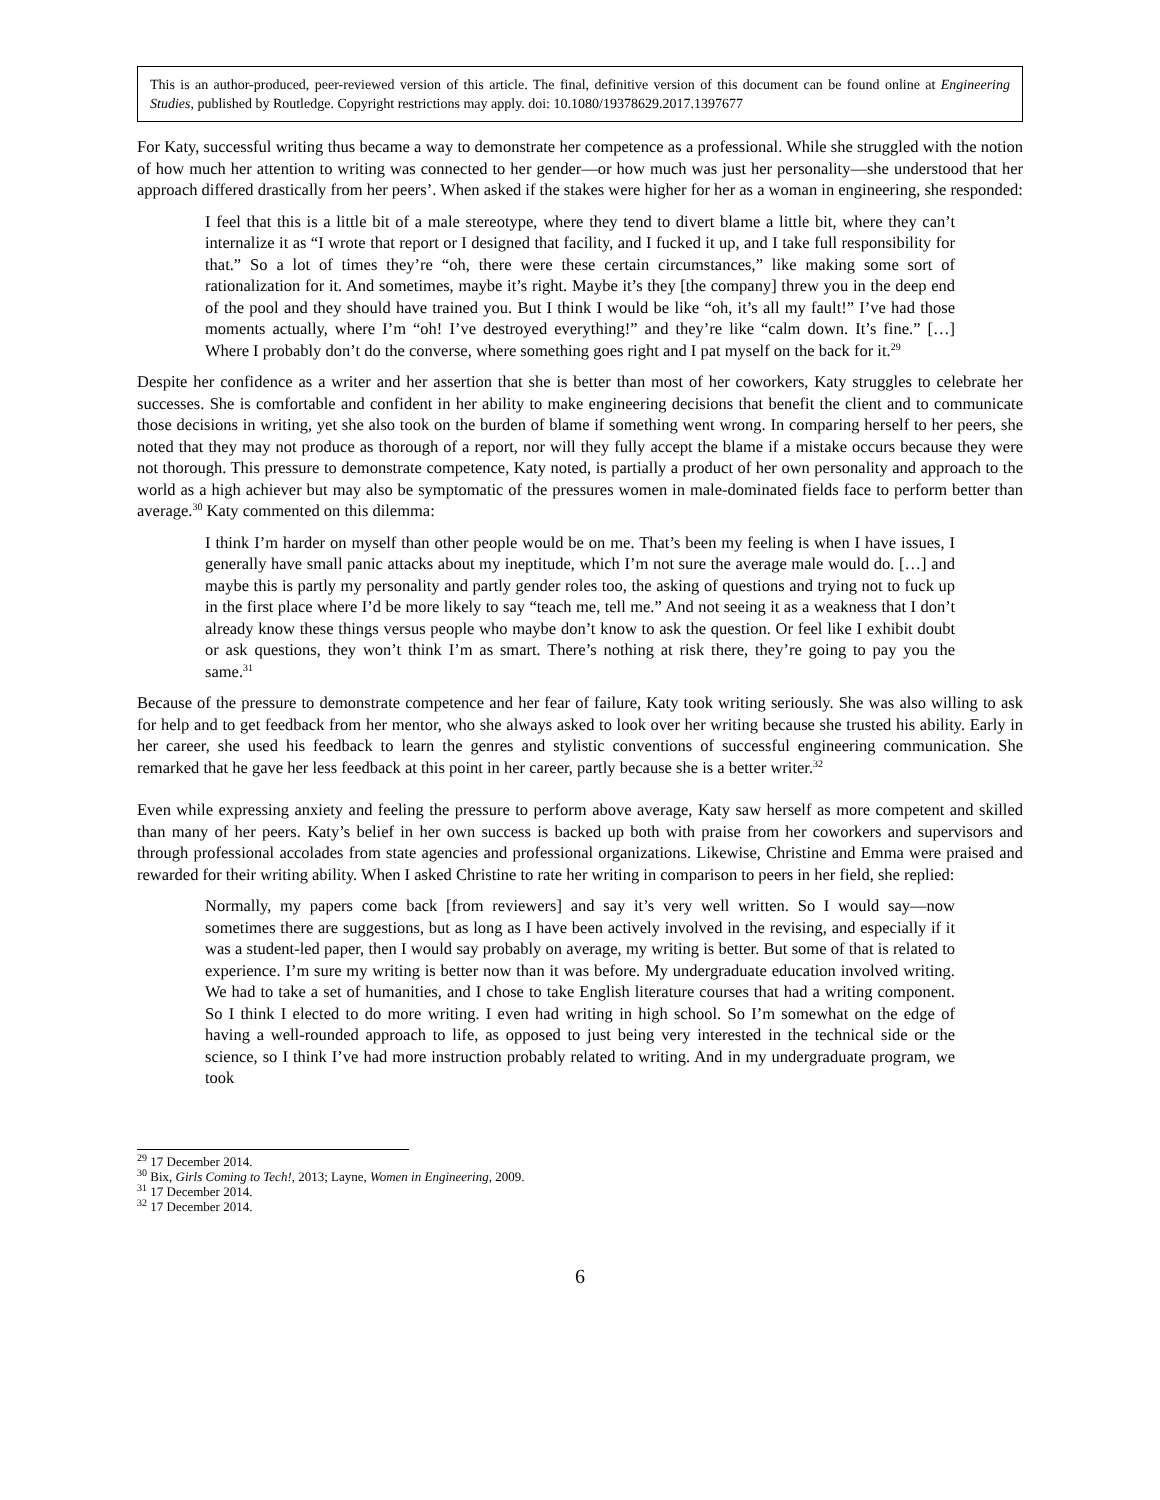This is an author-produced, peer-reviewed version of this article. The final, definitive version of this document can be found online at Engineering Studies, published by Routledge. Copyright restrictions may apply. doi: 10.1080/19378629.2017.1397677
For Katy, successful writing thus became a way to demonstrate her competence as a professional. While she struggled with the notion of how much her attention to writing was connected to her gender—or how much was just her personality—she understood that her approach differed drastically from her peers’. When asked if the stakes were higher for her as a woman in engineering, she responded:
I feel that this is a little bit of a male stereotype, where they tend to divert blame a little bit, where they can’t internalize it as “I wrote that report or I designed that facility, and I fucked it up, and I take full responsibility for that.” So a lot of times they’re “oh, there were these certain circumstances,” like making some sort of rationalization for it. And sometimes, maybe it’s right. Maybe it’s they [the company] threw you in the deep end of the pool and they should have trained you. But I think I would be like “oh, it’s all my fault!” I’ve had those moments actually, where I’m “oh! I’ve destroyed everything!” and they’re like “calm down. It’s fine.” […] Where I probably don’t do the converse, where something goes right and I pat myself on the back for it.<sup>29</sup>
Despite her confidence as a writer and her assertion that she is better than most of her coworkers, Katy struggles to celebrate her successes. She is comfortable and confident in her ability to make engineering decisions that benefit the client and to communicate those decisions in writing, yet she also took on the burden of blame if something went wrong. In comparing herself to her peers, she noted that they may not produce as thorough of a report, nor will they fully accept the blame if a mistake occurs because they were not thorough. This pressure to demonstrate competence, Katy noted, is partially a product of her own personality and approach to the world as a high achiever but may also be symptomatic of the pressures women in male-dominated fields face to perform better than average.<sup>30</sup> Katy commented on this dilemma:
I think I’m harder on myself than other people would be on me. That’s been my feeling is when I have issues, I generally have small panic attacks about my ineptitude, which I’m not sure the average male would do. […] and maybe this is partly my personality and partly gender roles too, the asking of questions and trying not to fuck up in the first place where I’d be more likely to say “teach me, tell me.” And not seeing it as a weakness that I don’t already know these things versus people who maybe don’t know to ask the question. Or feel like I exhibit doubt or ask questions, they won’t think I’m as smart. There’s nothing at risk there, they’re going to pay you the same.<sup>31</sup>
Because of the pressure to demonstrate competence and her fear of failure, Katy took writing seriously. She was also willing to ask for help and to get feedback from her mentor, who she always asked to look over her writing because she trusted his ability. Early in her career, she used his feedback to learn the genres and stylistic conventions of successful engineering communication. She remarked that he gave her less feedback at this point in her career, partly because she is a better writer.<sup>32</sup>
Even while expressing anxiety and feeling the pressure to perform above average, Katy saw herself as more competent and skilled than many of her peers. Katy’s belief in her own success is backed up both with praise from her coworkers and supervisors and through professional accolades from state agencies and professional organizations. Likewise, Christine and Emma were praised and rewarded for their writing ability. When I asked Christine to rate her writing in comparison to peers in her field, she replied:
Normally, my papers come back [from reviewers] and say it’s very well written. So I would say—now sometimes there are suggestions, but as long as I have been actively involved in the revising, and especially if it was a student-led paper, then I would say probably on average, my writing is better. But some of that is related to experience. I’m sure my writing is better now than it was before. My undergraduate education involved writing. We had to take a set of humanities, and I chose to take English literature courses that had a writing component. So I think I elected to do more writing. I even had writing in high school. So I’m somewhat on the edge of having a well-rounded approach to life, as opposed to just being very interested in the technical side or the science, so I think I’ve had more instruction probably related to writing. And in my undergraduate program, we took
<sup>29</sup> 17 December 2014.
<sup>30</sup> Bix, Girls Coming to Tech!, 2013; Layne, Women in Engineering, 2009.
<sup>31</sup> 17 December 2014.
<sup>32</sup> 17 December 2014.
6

•••••

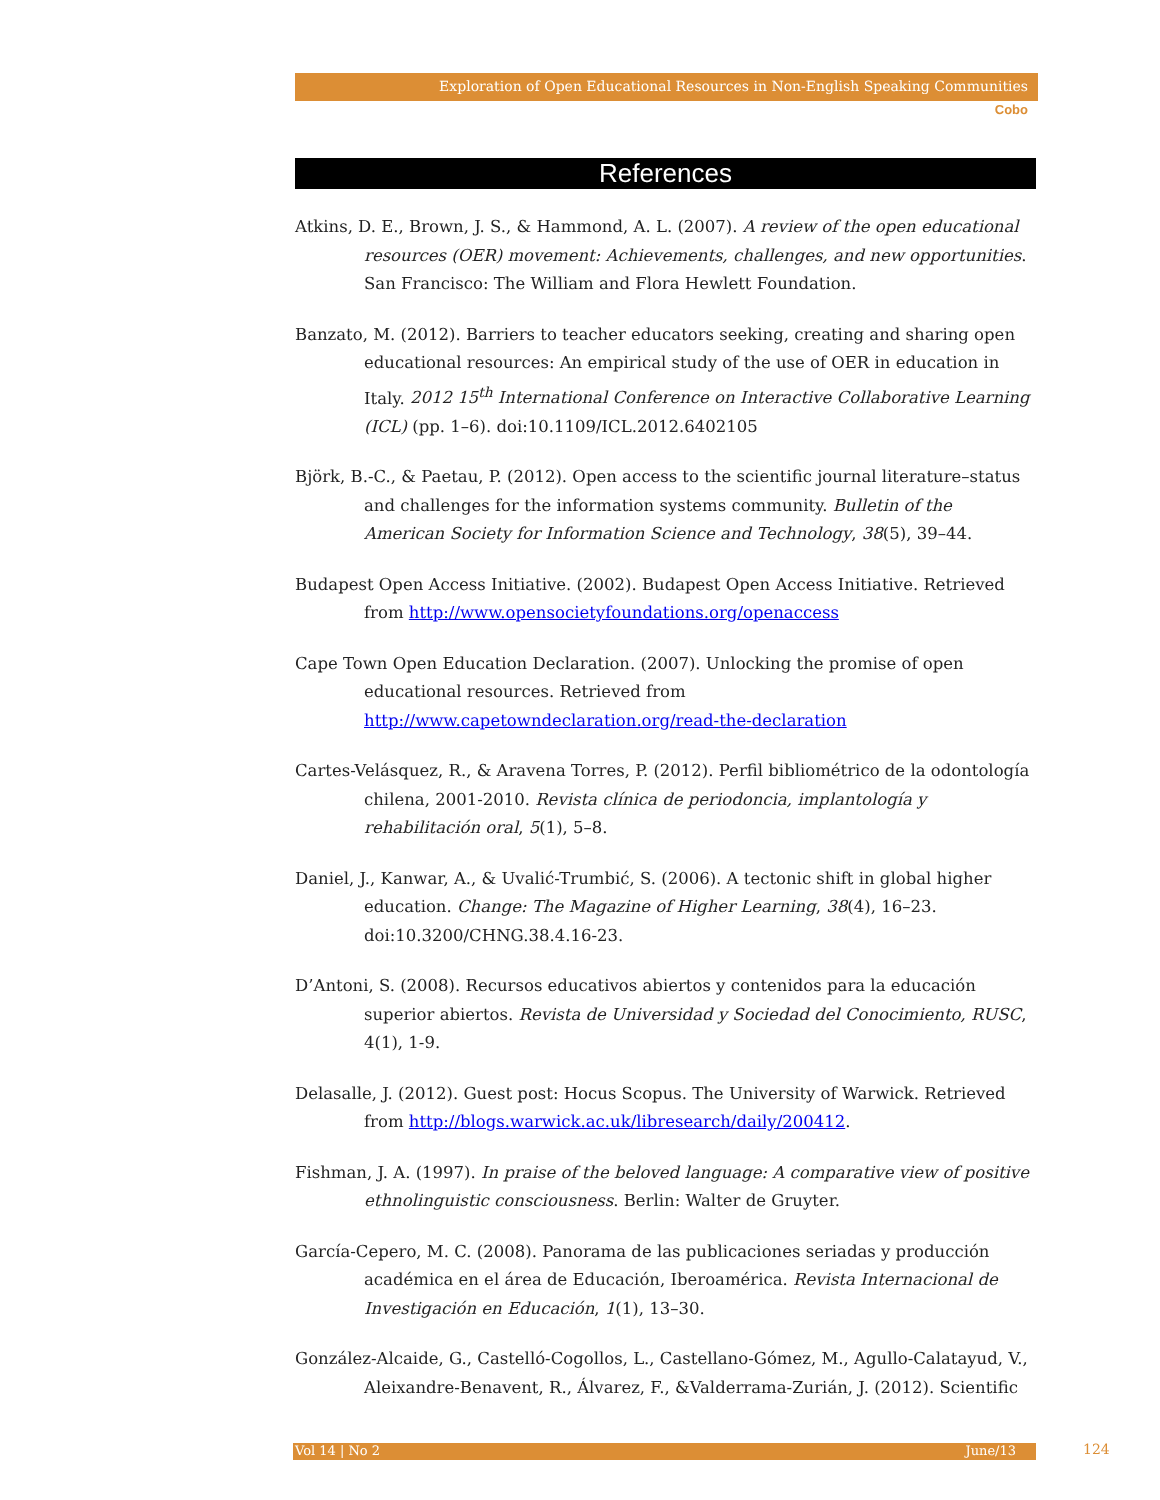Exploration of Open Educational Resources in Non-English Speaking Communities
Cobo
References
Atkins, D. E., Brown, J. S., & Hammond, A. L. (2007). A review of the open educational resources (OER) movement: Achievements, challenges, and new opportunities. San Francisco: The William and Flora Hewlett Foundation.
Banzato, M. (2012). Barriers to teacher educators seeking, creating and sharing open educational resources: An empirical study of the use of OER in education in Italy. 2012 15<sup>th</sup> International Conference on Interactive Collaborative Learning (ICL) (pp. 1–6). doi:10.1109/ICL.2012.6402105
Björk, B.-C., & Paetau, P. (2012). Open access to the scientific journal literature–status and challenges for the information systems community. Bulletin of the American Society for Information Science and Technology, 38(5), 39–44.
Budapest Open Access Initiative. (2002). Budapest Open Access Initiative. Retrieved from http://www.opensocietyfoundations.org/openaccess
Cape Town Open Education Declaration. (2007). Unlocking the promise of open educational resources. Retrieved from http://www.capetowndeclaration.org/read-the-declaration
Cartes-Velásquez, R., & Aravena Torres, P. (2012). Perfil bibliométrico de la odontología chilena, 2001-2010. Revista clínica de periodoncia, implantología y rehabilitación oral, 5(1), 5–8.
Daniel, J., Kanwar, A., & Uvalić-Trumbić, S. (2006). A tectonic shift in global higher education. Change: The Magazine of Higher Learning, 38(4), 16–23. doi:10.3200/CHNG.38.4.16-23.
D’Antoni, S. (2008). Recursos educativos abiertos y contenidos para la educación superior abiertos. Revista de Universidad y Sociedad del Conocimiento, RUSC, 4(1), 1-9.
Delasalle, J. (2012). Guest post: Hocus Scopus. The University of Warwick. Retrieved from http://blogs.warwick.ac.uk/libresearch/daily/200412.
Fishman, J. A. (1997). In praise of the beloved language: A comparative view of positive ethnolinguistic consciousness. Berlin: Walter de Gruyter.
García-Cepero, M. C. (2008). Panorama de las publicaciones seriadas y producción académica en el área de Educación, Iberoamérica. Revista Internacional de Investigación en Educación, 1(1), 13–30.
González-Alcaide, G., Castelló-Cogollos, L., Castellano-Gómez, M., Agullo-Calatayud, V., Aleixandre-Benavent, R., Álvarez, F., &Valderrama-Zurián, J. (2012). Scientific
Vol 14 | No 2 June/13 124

•••••

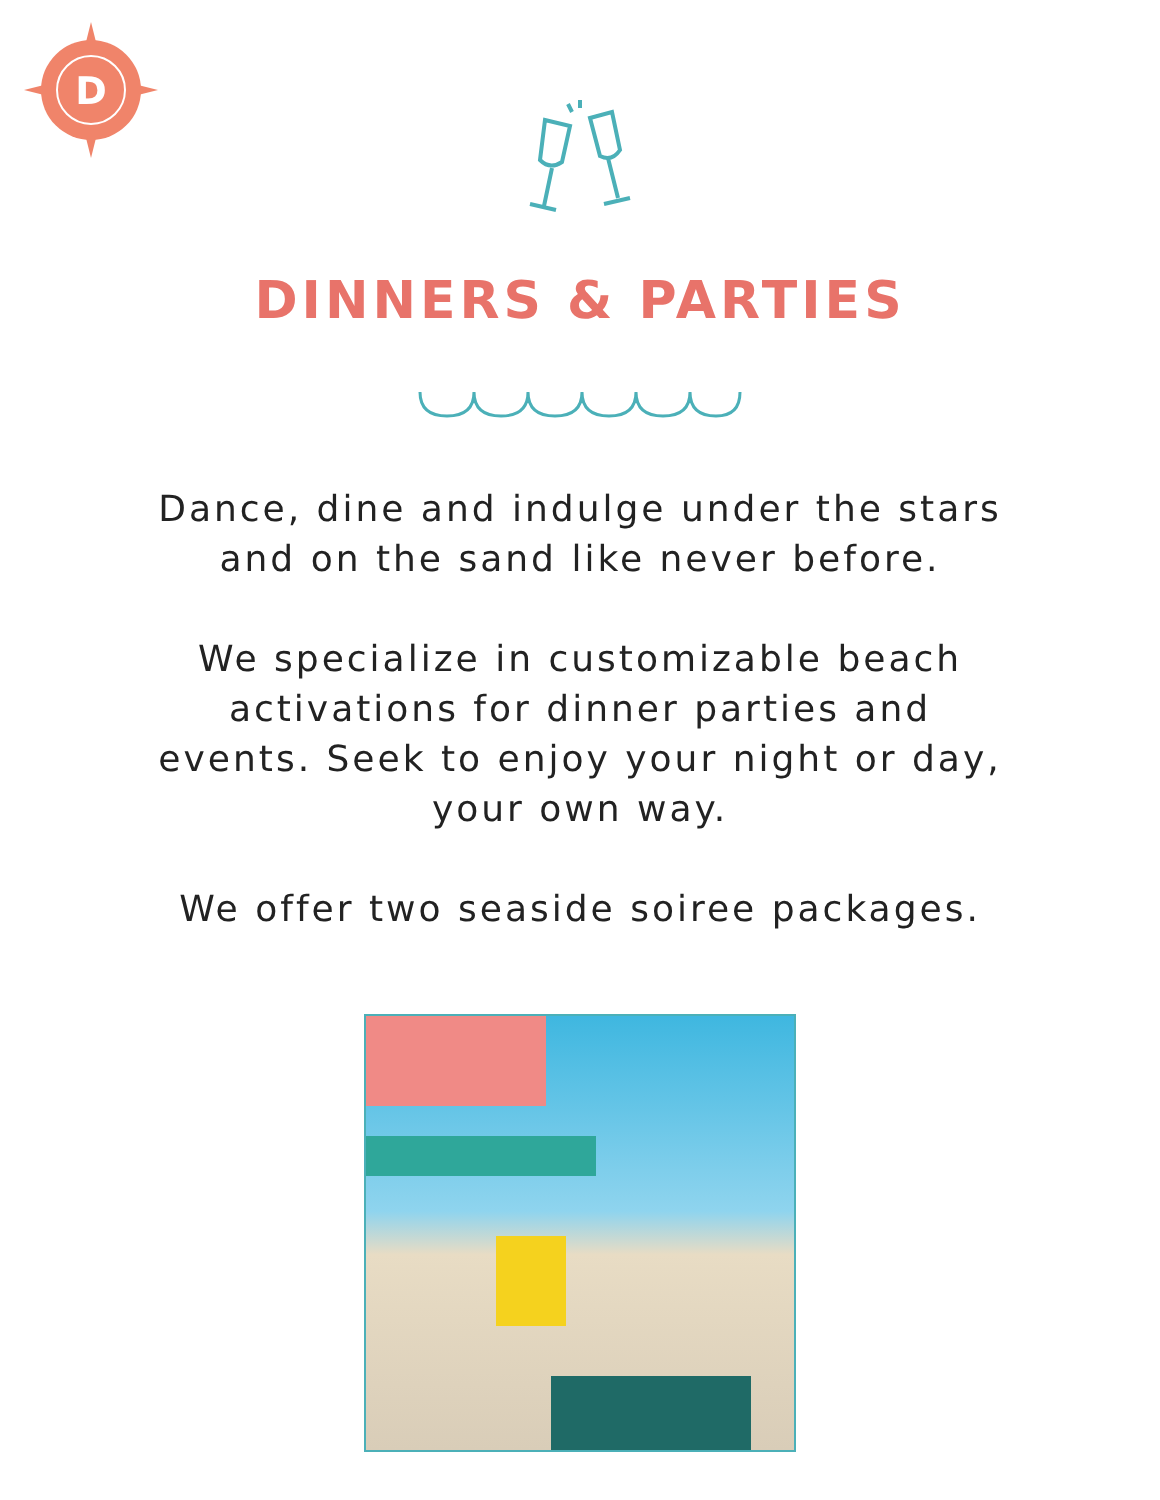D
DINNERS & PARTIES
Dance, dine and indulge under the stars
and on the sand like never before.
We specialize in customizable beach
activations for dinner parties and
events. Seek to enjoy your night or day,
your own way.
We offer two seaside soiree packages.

•••••

Required action: Would you please write out, exactly and with no other lines, the stretch of the listing above from the line containing "García-Cepero, M. C." through the line containing "Vol 14 | No 2 June/13 124"?

Finished task:
García-Cepero, M. C. (2008). Panorama de las publicaciones seriadas y producción académica en el área de Educación, Iberoamérica. Revista Internacional de Investigación en Educación, 1(1), 13–30.
González-Alcaide, G., Castelló-Cogollos, L., Castellano-Gómez, M., Agullo-Calatayud, V., Aleixandre-Benavent, R., Álvarez, F., &Valderrama-Zurián, J. (2012). Scientific
Vol 14 | No 2 June/13 124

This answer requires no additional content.